Więcej

    Sprawdzać każdy może…

    W litewskiej oświacie pojawia się nowy problem. Nauczyciele gimnazjów nie chcą sprawdzać prac maturalnych, nie chcą być egzaminatorami. Państwo za mało im płaci, wolą więc inaczej spędzić czas.

    Zwłaszcza, że wiosną jest co robić. Niektóre wydziały oświaty wiedzą, jak w takiej sytuacji sobie poradzić – przecież sprawdzać, parafrazując klasyka, każdy może: jeden lepiej, drugi gorzej.
    Egzaminy maturalne mogą więc sprawdzać nauczyciele, którzy pracują w podstawówkach. To nic, że nie znają programu starszych klas, że nie znają możliwości uczniów, że nie pracują z nimi na co dzień. Ostatecznie kiedyś przecież sami byli w maturalnej klasie, zdawali egzamin, dodatkowo skończyli studia, na pewno sobie poradzą… Najważniejsze przecież, żeby się odbyło.

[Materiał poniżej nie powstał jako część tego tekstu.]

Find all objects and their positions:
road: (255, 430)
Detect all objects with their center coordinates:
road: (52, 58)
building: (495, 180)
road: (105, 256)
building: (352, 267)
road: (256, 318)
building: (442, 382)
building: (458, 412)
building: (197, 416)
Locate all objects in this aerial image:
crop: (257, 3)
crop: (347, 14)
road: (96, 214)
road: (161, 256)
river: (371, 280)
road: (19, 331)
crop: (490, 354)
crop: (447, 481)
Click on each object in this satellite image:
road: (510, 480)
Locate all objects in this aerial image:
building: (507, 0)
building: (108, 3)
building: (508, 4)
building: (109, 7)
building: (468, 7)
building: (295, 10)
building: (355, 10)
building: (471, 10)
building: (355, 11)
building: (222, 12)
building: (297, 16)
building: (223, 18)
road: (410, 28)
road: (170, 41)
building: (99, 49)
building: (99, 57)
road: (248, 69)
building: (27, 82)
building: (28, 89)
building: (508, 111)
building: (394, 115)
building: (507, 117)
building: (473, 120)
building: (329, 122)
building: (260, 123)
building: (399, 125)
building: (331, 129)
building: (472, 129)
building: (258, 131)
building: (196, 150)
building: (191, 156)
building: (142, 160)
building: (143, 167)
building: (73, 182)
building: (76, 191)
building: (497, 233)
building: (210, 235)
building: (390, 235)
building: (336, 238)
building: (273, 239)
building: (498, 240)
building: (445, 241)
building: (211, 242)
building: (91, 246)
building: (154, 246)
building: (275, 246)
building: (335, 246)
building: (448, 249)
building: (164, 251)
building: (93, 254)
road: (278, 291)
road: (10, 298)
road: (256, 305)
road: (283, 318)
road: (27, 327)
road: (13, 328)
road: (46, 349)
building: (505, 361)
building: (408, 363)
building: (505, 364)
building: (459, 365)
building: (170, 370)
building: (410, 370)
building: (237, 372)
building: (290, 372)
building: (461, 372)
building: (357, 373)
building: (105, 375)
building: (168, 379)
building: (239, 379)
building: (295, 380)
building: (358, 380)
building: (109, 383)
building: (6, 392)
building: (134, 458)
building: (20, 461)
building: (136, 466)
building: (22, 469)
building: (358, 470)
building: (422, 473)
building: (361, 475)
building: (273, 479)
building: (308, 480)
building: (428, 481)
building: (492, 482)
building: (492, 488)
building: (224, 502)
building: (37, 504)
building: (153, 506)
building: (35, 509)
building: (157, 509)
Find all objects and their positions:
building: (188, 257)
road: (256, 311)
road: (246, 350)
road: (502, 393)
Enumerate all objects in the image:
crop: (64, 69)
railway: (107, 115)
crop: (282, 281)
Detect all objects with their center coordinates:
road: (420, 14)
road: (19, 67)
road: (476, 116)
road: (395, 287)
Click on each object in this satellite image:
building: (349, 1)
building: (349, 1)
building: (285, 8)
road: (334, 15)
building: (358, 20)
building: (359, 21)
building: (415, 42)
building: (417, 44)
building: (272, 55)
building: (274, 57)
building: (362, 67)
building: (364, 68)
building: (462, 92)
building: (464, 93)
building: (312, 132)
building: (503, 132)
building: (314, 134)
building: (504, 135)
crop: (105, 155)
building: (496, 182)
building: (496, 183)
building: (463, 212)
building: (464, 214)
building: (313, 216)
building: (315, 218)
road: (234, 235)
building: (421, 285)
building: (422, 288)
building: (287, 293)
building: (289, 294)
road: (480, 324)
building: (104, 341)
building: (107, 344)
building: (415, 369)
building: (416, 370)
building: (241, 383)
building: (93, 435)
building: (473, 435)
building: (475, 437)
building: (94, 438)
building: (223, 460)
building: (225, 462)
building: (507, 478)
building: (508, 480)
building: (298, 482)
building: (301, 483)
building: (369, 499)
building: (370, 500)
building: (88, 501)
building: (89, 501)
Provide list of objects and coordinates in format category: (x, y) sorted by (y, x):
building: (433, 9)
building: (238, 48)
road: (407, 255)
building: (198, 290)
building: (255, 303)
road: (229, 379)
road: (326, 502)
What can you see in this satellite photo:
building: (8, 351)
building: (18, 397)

Wszyscy przyjdą, każdy zrobi, co do niego należy, złoży podpis, rozliczy się jak trzeba.
    Problem polega jedynie na tym, że matura nie jest na zaliczenie, a ocena – za obecność. Brak kompetencji egzaminatora może zaważyć o ocenie, która ma ogromny wpływ na życie młodych ludzi. Niestety, jak widać, w czasie egzaminu, który ma być egzaminem dojrzałości, państwo na razie nie chce traktować ich poważnie.